Vecuronium Pharmacokinetic-Pharmacodynamic Modelling With and Without a Receptor Concentration in the Effect Compartment in Anaesthetised Patients

Abstract

The pharmacokinetic-pharmacodynamic (PK-PD) relationship of vecuronium administered as a 0.1 mg/kg intravenous bolus was evaluated during both the onset of and recovery from neuro-muscular block in 9 anaesthetised patients. Sigmoid Emax modelling of neuromuscular block versus vecuronium effect compartment concentrations indicated comparable effective concentrations at 50% block (EC50) for both onset and recovery (146 ± 12 vs 144 ± 13 ng/ml, respectively).

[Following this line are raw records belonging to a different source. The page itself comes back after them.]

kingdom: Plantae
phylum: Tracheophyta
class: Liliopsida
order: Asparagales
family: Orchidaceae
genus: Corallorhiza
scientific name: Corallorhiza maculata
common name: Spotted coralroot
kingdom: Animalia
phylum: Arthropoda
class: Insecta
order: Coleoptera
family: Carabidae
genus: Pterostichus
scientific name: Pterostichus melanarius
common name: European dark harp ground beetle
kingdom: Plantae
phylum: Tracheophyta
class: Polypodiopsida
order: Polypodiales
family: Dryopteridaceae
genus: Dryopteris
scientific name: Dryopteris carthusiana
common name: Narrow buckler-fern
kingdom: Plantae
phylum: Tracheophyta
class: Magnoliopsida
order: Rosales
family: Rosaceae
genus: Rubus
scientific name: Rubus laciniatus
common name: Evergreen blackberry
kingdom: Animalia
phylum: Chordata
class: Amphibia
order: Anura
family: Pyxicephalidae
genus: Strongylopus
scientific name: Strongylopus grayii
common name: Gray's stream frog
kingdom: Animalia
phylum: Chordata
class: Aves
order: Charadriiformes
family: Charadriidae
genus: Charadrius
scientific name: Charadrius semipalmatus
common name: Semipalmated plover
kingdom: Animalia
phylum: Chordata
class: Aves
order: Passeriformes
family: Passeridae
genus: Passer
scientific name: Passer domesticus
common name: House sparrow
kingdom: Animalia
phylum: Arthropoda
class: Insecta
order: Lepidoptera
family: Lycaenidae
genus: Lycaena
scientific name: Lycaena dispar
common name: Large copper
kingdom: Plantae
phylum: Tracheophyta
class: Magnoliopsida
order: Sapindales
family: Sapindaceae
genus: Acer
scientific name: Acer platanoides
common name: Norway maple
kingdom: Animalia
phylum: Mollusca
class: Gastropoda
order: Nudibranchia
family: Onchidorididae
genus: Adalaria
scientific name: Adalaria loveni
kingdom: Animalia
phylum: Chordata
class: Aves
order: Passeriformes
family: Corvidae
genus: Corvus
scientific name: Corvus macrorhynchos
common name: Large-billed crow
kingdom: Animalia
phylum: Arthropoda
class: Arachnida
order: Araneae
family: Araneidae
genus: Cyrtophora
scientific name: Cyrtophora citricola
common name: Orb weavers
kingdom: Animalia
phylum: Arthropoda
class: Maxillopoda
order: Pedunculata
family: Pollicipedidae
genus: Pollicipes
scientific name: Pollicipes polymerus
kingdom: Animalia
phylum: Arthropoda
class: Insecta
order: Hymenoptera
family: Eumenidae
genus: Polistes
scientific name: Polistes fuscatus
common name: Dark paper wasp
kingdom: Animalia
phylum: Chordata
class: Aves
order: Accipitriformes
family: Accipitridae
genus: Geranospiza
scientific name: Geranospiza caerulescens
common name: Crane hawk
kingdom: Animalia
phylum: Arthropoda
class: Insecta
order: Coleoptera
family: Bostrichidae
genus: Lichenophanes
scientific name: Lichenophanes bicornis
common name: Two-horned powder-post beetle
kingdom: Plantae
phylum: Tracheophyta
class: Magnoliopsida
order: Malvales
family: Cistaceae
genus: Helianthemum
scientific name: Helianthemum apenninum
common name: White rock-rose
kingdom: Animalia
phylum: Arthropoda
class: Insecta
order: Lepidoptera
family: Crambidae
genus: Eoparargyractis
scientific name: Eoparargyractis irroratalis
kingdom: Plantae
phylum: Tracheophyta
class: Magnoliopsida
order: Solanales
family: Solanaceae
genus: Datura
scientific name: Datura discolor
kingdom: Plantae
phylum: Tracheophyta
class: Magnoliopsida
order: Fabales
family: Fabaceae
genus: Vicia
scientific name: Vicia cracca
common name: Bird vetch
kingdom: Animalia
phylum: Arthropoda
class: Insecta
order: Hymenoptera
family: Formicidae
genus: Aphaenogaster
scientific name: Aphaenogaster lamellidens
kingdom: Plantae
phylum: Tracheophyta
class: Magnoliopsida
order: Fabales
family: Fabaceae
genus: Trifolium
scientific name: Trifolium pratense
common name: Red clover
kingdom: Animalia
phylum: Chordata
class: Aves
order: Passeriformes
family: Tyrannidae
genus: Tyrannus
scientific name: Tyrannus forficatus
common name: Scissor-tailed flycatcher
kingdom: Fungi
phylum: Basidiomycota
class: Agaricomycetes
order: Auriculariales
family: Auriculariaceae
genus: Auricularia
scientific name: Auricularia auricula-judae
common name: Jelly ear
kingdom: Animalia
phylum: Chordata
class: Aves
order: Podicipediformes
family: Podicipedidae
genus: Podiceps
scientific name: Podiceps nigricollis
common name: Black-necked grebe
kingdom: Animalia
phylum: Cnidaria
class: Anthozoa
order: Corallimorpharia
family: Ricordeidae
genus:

However, during onset, the sigmoid was systematically steeper (gamma of 6.41 ± 0.32 vs 4.17 ± 0.36, respectively). Including a finite receptor concentration in the effect compartment (0.27 ± 0.04 μmol/L) led to a faster equilibration rate constant, Keo (0.097 ± 0.009 vs 0.058 ± 0.005 min−1) and to lower EC50 (120 ± 13 ng/ml) and gamma values (3.62 ± 0.22). The neuromuscular block predicted by this model was similar to the one obtained from a separate PK-PD analysis over each phase. Therefore, to be adequate, the PK-PD modelling of non-depolarising neuromuscular blockers should involve a separate analysis of onset or recovery data, or account for the safety margin of neuromuscular transmission by adding a receptor concentration in the effect compartment.